Passage provided:

Here is the box score of the 2025 men's national championship, stripped to its bones. Houston took 16 more shots than Florida. Houston committed four fewer turnovers. Houston grabbed 15 offensive rebounds to Florida's 8, nearly doubling the Gators on the glass. By any count of opportunities, Houston ran the better night. Houston lost, 65–63.
That sentence ought to bother you, because it bothers the way most people talk about basketball. We praise the team that shoots more, rebounds more, turns it over less. Houston did all three and went home without the trophy. The reason is the single most useful idea in basketball analytics, and the 2025 final is about the cleanest demonstration of it I have ever charted: extra chances are only worth what you do with them. Florida won the one thing that turns chances into points — it shot better and got to the line — and that one thing outweighed everything Houston won.
The finding, in one chart
The cleanest way to take a basketball game apart is Dean Oliver's four factors: shooting, turnovers, offensive rebounding, and free-throw rate. They are the four levers that move offensive efficiency, and Oliver weighted them in that order — shooting matters most, free throws least. I pulled the real box score for the title game (ESPN's public API, game ID 401746082) and computed all four for both teams. The result is the whole story in one picture.
Read it left to right. On turnover rate, Houston is cleaner (10.6% of possessions to Florida's 17.1%). On offensive-rebound rate, Houston is dominant (31.9% to 25.0%). Those are the two bars where the gold beats the navy. But on effective field-goal percentage — the factor Oliver weights most heavily — Florida pulls clear, 45.3% to 39.1%. And on free-throw rate, it isn't close: Florida 32.1, Houston 13.0. Houston won the two cheap factors and lost the two expensive ones.
The worked example, end to end
Nothing here is a black box. Here is every number, computed from the box score line you could read off any broadcast.
Effective field-goal percentage credits a made three as 1.5 makes, because it is worth 1.5 times a two:
eFG% = (FGM + 0.5 × 3PM) ÷ FGA
Florida went 21-of-53 from the floor with 6 threes: (21 + 0.5×6) ÷ 53 = 24 ÷ 53 = 45.3%. Houston went 24-of-69 with 6 threes: (24 + 3) ÷ 69 = 39.1%. Houston made three more field goals than Florida — but needed 16 more attempts to do it. That gap is the game.
Turnover rate is giveaways per possession:
TOV% = TO ÷ (FGA + 0.475 × FTA + TO)
Florida 13 ÷ (53 + 0.475×21 + 13) = 13 ÷ 76.0 = 17.1%. Houston 9 ÷ (69 + 0.475×14 + 9) = 9 ÷ 84.7 = 10.6%. Houston protected the ball better — a real, earned edge.

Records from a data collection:
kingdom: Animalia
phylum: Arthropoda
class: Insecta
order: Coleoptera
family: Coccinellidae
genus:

Tasks to perform:
[A] In the passage on the 2025 championship game, copy the words starting with "Here is the" and going on through "Houston lost, 65–63.".
[B] Answer these questions from the passage on the 2025 championship game:
(i) By what score did Houston lose the title game?
(ii) Whose four factors does the writer use to break down the game?
(iii) How many field goals did Houston make in its 69 attempts?

Task-by-task results:
[A]
Here is the box score of the 2025 men's national championship, stripped to its bones. Houston took 16 more shots than Florida. Houston committed four fewer turnovers. Houston grabbed 15 offensive rebounds to Florida's 8, nearly doubling the Gators on the glass. By any count of opportunities, Houston ran the better night. Houston lost, 65–63.

[B]
(i) 65–63
(ii) Dean Oliver's
(iii) 24